Andrew et moi, nous nous sommes connus bien avant la primaire et nous ne nous sommes jamais quittés. Dès le début, même si nous étions que des enfants, nous savions que nous étions faits l’un pour l’autre. C’était comme si un lien invisible s’était créé entre nous. Les seules fois où nous étions séparés étaient lorsqu’il partait en déplacement pour son travail de journaliste et que je ne pouvais pas l’accompagner. Nous étions réellement indissociables.
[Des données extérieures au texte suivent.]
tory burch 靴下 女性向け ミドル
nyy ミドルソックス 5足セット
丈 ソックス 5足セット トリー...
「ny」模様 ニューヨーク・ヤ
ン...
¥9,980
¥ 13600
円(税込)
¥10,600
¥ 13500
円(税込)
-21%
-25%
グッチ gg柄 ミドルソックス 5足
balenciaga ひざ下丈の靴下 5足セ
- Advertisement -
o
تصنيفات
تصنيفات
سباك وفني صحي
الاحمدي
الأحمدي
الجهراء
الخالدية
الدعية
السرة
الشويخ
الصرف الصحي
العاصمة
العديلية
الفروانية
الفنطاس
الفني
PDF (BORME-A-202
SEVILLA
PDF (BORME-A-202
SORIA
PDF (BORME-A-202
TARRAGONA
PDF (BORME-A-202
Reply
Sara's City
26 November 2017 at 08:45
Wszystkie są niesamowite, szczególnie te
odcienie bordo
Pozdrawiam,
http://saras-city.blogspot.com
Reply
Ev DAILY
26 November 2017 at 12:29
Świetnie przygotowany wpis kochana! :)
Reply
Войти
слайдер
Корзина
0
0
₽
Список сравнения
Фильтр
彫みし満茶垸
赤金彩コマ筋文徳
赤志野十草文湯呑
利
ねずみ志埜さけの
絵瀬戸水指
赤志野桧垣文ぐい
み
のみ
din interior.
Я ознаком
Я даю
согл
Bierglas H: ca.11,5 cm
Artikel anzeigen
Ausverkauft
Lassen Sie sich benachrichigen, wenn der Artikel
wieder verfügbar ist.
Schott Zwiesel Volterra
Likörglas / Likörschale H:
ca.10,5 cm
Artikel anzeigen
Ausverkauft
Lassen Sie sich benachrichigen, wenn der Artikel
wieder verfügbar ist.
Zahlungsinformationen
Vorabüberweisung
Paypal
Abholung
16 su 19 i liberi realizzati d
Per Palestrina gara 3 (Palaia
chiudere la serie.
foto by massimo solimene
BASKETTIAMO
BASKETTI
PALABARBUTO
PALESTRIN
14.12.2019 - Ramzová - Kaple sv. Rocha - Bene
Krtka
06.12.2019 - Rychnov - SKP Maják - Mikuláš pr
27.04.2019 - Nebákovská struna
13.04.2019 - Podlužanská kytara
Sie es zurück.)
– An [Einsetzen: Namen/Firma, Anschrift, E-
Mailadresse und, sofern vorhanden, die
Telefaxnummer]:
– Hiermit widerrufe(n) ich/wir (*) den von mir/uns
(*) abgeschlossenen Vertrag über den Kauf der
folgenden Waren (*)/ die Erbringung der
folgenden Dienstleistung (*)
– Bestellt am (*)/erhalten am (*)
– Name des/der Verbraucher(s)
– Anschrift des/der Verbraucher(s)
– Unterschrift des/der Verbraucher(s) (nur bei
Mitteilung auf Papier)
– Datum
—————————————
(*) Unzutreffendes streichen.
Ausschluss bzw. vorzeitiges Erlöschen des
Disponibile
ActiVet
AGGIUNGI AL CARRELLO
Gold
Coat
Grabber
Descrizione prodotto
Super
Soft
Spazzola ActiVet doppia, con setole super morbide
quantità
Même nos disputes n’ont jamais duré très longtemps, nous étions incapables d’être fâchés l’un contre l’autre ou juste éloignés trop longtemps. Jusqu’à ce soir-là.

Le responsable de l’accident avait non seulement trop bu, mais en plus il se trouvait être sous l’emprise du cannabis et conduisait tous feux éteints en pleine nuit. Il a pris l’autoroute en contresens. Andrew l’a aperçu trop tard et n’a pas eu le temps d’éviter le véhicule qui arrivait à toute vitesse. Le choc a été extrêmement violent. Mon mari est mort sur le coup. Le chauffard, lui, est encore en vie, sur un fauteuil roulant, mais vivant. C’est ce détail qui est le plus dur à supporter. Pour être honnête, j’ai même pensé à le descendre. Je ne compte pas le nombre de fois ou en rêve, j’ai moi-même tiré une balle dans la tête de ce pauvre type.

*

Je vis les obsèques d’Andrew comme dans une sorte de brouillard, abrutie par les médicaments et le chagrin. En fait, pour être honnête, je n’ai qu’un vague souvenir de la cérémonie.